O primeiro dia de gravações aconteceu há duas semanas, na redação da FOLHA, e movimentou um grupo de cerca de 30 pessoas entre atores, figurantes e equipe técnica. “A história não é caracterizada na cidade, mas em um grande centro urbano não declarado. Porém, quem é de Londrina conseguirá reconhecer alguns locais”, explica Marconato. Para que os ambientes estivessem dentro da perspectiva visual da direção de fotografia comandada por Anderson Craveiro, foram feitas apenas pequenas intervenções, como retirada ou colocação de alguns objetos. “Todos esses lugares são espaços que trazem muito das características das pessoas que fazem parte dali. A redação da Folha de Londrina é um ambiente com vida, que realmente funciona, o que traz ainda mais veracidade para a cena”, pontua.

Na cena gravada, o protagonista – Ralf, um cartunista de meia idade vivido pelo ator Adriano Garib – caminha por parte da redação até chegar à sala de seu chefe vivido pelo jornalista e ator Jersey Gogel, quando leva um esporro e, depois, sai direto para o bar, neste caso, o Estoril (no Centro Comercial). Apesar dos poucos minutos, será possível ter uma ideia de onde trabalham os jornalistas da Folha de Londrina, cuja configuração das mesas está distribuída em “ilhas”, mostrando a dinâmica de uma redação de jornal. “Não entrava da redação do jornal há mais de 20 anos e, nestas gravações, revivi muita coisa e revisitei alguns lugares do período em que morei na cidade, de 1983 a 1994. A escolha das locações pela equipe foi de extrema sensibilidade, que também executou planos ambiciosos de filmagem”, comenta Garib, que é formado em Jornalismo pela UEL (Universidade Estadual de Londrina).
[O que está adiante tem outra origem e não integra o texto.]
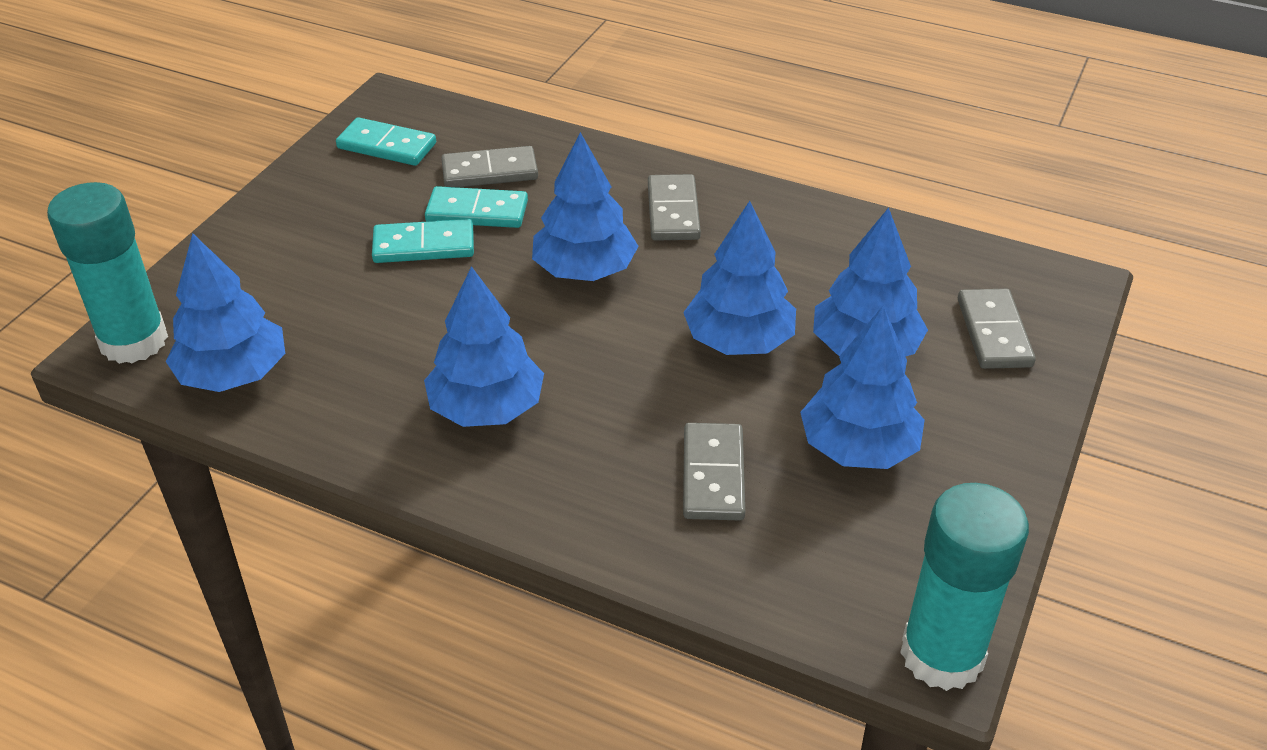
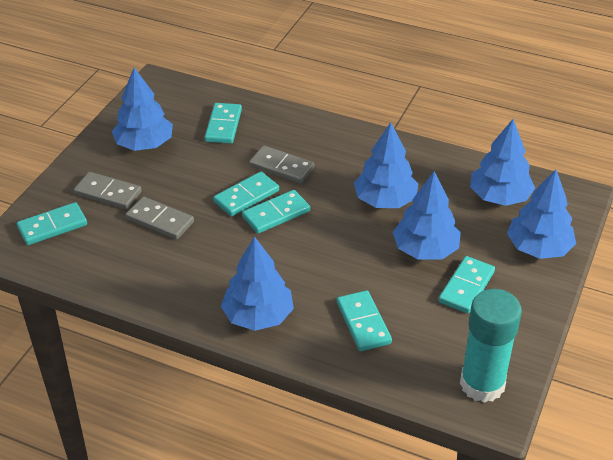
grey domino: [441,146,538,187] [648,174,701,241] [683,423,745,520] [958,289,1036,369] = 4 -> [74,172,142,209] [126,197,194,240] [249,145,314,184] = 3
turquoise domino: [336,117,436,166] [372,219,474,263] [425,186,528,228] = 3 -> [17,202,87,245] [205,103,242,144] [213,172,279,216] [242,190,310,234] [337,290,392,351] [439,256,495,313] = 6
turquoise glue stick: [47,182,168,364] [900,483,1029,691] = 2 -> [460,289,522,403] = 1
A história de “Inventário” trata de questões familiares e a relação conturbada com o pai que o cartunista Ralf tem de reviver após a morte dele. “Ralf é um artista talentoso e criativo que desenha em todos os cantos. Tem um perfil taciturno e ao mesmo tempo muito boêmio, como os jornalistas da velha guarda. Depois da morte do pai, ele precisa superar os traumas que o atormentam e acertar as contas com o passado”, detalha a roteirista Pajolla, que também é assistente de direção do curta. As locações escolhidas, bem como os atores e equipe técnica, segundo ela, trouxeram outras perspetivas ao roteiro que ganhou outras camadas com a participação dos profissionais. “A partir do momento em que se entrega o roteiro, a história não é mais sua. Ver de perto essa transformação não foi fácil, mas foi surpreendente”, avalia.

LONDRINA NA ROTA

No total, sete projetos de curtas foram contemplados neste mesmo edital com verba exclusiva para cidades do interior; cada um receberá o recurso de R$ 60 mil. Ao todo, o edital destinou no Estado R$ 3,75 milhões para a produção de curtas e longas-metragens, telefilmes e projetos de distribuição de obras cinematográficas em geral. Nesta lista, estão ainda os curtas-metragens londrinenses “Pequenos Delitos”, de Roberta Shizuko Takamatsu; “A Rainha Negra das Passarelas”, de Artur Ianckievicz Filho Cleo; “Redenção”, de Alessandra Pajolla, “Nigredo”, de Auber Silva Pereira Filho; e “O Padre e o Bento”, de André Luiz Bett Batista, da cidade de Maringá.